In the multivariate analysis, a staged modelling technique was employed. In the first stage, the community and family/household factors were entered into the baseline survey multiple logistic regression model to examine their association with the study outcome (diarrhoea). After performing a manual elimination process, variables that were associated with the diarrhoea were retained in the model (Model 1). Second, child characteristics were added into significant model retained in the first stage (Model 2). In the third stage, maternal characteristics were added to the significant variable retained in the second stage (Model 3). As before, those factors with p-values < 0.05 were retained. Similar modelling processes were carried out accordingly for the fourth and fifth stages, environmental and health services characteristics, respectively (Model 4 and 5).

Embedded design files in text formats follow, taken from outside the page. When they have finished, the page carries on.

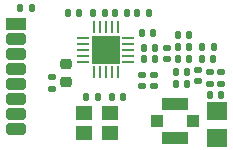
<source format=gbr>
%TF.GenerationSoftware,KiCad,Pcbnew,6.0.11-2627ca5db0~126~ubuntu22.04.1*%
%TF.CreationDate,2023-09-29T09:09:19+02:00*%
%TF.ProjectId,CC1101_868MHz_UFL_RF_Modul_FUEL4EP,43433131-3031-45f3-9836-384d487a5f55,1.5*%
%TF.SameCoordinates,Original*%
%TF.FileFunction,Soldermask,Top*%
%TF.FilePolarity,Negative*%
%FSLAX46Y46*%
G04 Gerber Fmt 4.6, Leading zero omitted, Abs format (unit mm)*
G04 Created by KiCad (PCBNEW 6.0.11-2627ca5db0~126~ubuntu22.04.1) date 2023-09-29 09:09:19*
%MOMM*%
%LPD*%
G01*
G04 APERTURE LIST*
G04 Aperture macros list*
%AMRoundRect*
0 Rectangle with rounded corners*
0 $1 Rounding radius*
0 $2 $3 $4 $5 $6 $7 $8 $9 X,Y pos of 4 corners*
0 Add a 4 corners polygon primitive as box body*
4,1,4,$2,$3,$4,$5,$6,$7,$8,$9,$2,$3,0*
0 Add four circle primitives for the rounded corners*
1,1,$1+$1,$2,$3*
1,1,$1+$1,$4,$5*
1,1,$1+$1,$6,$7*
1,1,$1+$1,$8,$9*
0 Add four rect primitives between the rounded corners*
20,1,$1+$1,$2,$3,$4,$5,0*
20,1,$1+$1,$4,$5,$6,$7,0*
20,1,$1+$1,$6,$7,$8,$9,0*
20,1,$1+$1,$8,$9,$2,$3,0*%
G04 Aperture macros list end*
%ADD10RoundRect,0.147500X-0.147500X-0.172500X0.147500X-0.172500X0.147500X0.172500X-0.147500X0.172500X0*%
%ADD11RoundRect,0.140000X0.140000X0.170000X-0.140000X0.170000X-0.140000X-0.170000X0.140000X-0.170000X0*%
%ADD12RoundRect,0.147500X0.147500X0.172500X-0.147500X0.172500X-0.147500X-0.172500X0.147500X-0.172500X0*%
%ADD13RoundRect,0.140000X-0.140000X-0.170000X0.140000X-0.170000X0.140000X0.170000X-0.140000X0.170000X0*%
%ADD14RoundRect,0.250000X-0.600000X-0.250000X0.600000X-0.250000X0.600000X0.250000X-0.600000X0.250000X0*%
%ADD15RoundRect,0.147500X-0.172500X0.147500X-0.172500X-0.147500X0.172500X-0.147500X0.172500X0.147500X0*%
%ADD16RoundRect,0.140000X0.170000X-0.140000X0.170000X0.140000X-0.170000X0.140000X-0.170000X-0.140000X0*%
%ADD17R,1.800000X1.500000*%
%ADD18R,1.000000X1.000000*%
%ADD19R,2.200000X1.050000*%
%ADD20RoundRect,0.140000X-0.170000X0.140000X-0.170000X-0.140000X0.170000X-0.140000X0.170000X0.140000X0*%
%ADD21RoundRect,0.135000X0.135000X0.185000X-0.135000X0.185000X-0.135000X-0.185000X0.135000X-0.185000X0*%
%ADD22R,1.400000X1.200000*%
%ADD23RoundRect,0.225000X-0.250000X0.225000X-0.250000X-0.225000X0.250000X-0.225000X0.250000X0.225000X0*%
%ADD24R,1.700000X1.000000*%
%ADD25RoundRect,0.062500X-0.425000X-0.062500X0.425000X-0.062500X0.425000X0.062500X-0.425000X0.062500X0*%
%ADD26RoundRect,0.062500X-0.062500X-0.425000X0.062500X-0.425000X0.062500X0.425000X-0.062500X0.425000X0*%
%ADD27R,2.400000X2.400000*%
G04 APERTURE END LIST*
D10*
%TO.C,L1*%
X11794000Y8892800D03*
X12764000Y8892800D03*
%TD*%
D11*
%TO.C,C14*%
X8478400Y11836400D03*
X7518400Y11836400D03*
%TD*%
D12*
%TO.C,L7*%
X18366600Y4876800D03*
X17396600Y4876800D03*
%TD*%
D10*
%TO.C,L3*%
X14501000Y6858000D03*
X15471000Y6858000D03*
%TD*%
%TO.C,L2*%
X11794000Y7902800D03*
X12764000Y7902800D03*
%TD*%
D11*
%TO.C,C5*%
X17704200Y7925200D03*
X16744200Y7925200D03*
%TD*%
D13*
%TO.C,C3*%
X14506000Y5842000D03*
X15466000Y5842000D03*
%TD*%
D14*
%TO.C,JC5*%
X950000Y5810000D03*
%TD*%
D15*
%TO.C,L6*%
X16408400Y6987400D03*
X16408400Y6017400D03*
%TD*%
D16*
%TO.C,C2*%
X13729000Y7904800D03*
X13729000Y8864800D03*
%TD*%
D17*
%TO.C,JA1*%
X18000000Y3550000D03*
%TD*%
D14*
%TO.C,JC8*%
X950000Y2000000D03*
%TD*%
D16*
%TO.C,C7*%
X18338800Y5819200D03*
X18338800Y6779200D03*
%TD*%
D18*
%TO.C,JA3*%
X15928000Y2667000D03*
X12928000Y2667000D03*
D19*
X14428000Y1192000D03*
X14428000Y4142000D03*
%TD*%
D20*
%TO.C,C16*%
X4013200Y6372800D03*
X4013200Y5412800D03*
%TD*%
D21*
%TO.C,R1*%
X10365200Y11836400D03*
X9345200Y11836400D03*
%TD*%
D16*
%TO.C,C15*%
X11684000Y5616000D03*
X11684000Y6576000D03*
%TD*%
%TO.C,C17*%
X12700000Y5616000D03*
X12700000Y6576000D03*
%TD*%
D17*
%TO.C,JA2*%
X18000000Y1270000D03*
%TD*%
D10*
%TO.C,L4*%
X14695600Y8966600D03*
X15665600Y8966600D03*
%TD*%
D22*
%TO.C,Y1*%
X6723200Y1690000D03*
X8923200Y1690000D03*
X8923200Y3390000D03*
X6723200Y3390000D03*
%TD*%
D23*
%TO.C,C13*%
X5207000Y7506000D03*
X5207000Y5956000D03*
%TD*%
D13*
%TO.C,C10*%
X5393000Y11811000D03*
X6353000Y11811000D03*
%TD*%
%TO.C,C4*%
X14680600Y7899800D03*
X15640600Y7899800D03*
%TD*%
D14*
%TO.C,JC6*%
X950000Y4540000D03*
%TD*%
D10*
%TO.C,FB1*%
X1340000Y12275000D03*
X2310000Y12275000D03*
%TD*%
D11*
%TO.C,C12*%
X12214800Y11811000D03*
X11254800Y11811000D03*
%TD*%
D14*
%TO.C,JC3*%
X950000Y8350000D03*
%TD*%
%TO.C,JC2*%
X950000Y9620000D03*
%TD*%
D24*
%TO.C,JC1*%
X950000Y10890000D03*
%TD*%
D10*
%TO.C,L5*%
X16759200Y8941200D03*
X17729200Y8941200D03*
%TD*%
D13*
%TO.C,C11*%
X11645000Y10125000D03*
X12605000Y10125000D03*
%TD*%
%TO.C,C8*%
X6936800Y4724400D03*
X7896800Y4724400D03*
%TD*%
%TO.C,C1*%
X14680600Y9982600D03*
X15640600Y9982600D03*
%TD*%
D16*
%TO.C,C6*%
X17373600Y5819200D03*
X17373600Y6779200D03*
%TD*%
D11*
%TO.C,C9*%
X10081200Y4724400D03*
X9121200Y4724400D03*
%TD*%
D14*
%TO.C,JC4*%
X950000Y7080000D03*
%TD*%
D25*
%TO.C,U1*%
X6691500Y9702800D03*
X6691500Y9202800D03*
X6691500Y8702800D03*
X6691500Y8202800D03*
X6691500Y7702800D03*
D26*
X7579000Y6815300D03*
X8079000Y6815300D03*
X8579000Y6815300D03*
X9079000Y6815300D03*
X9579000Y6815300D03*
D25*
X10466500Y7702800D03*
X10466500Y8202800D03*
X10466500Y8702800D03*
X10466500Y9202800D03*
X10466500Y9702800D03*
D26*
X9579000Y10590300D03*
X9079000Y10590300D03*
X8579000Y10590300D03*
X8079000Y10590300D03*
X7579000Y10590300D03*
D27*
X8579000Y8702800D03*
%TD*%
D14*
%TO.C,JC7*%
X950000Y3270000D03*
%TD*%
M02*

</source>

In the final stage of the analysis (Model 6), the exposure factors (IYCF indicators) were added to the significant variables obtained from the fifth stage, and variables with a p-value < 0.05 were retained in the final. The odds ratios (ORs) and their 95% confidence intervals (CIs) obtained from the adjusted multiple logistics model was reported as the measure of association between IYCF indicators and diarrhoea. We also estimated and will report the measure of association using the national level data to allow for comparability of the evidence. Data analyses were performed in Stata (version 14.0, Stata Corp, College Station, TX, USA) using the ‘svy’ command to allow for adjustments for the cluster sampling design used in the survey.
Ethics
Measure DHS project ethical approvals were granted by the Ethics Review Board at the International Institute for Population Sciences, Mumbai, India before the surveys were conducted, with written informed consent obtained from participants during the surveys. Participants were given information about the rationale behind the surveys and reassured about the confidentiality of their responses. Measure DHS granted permission for the usage of this information in this study.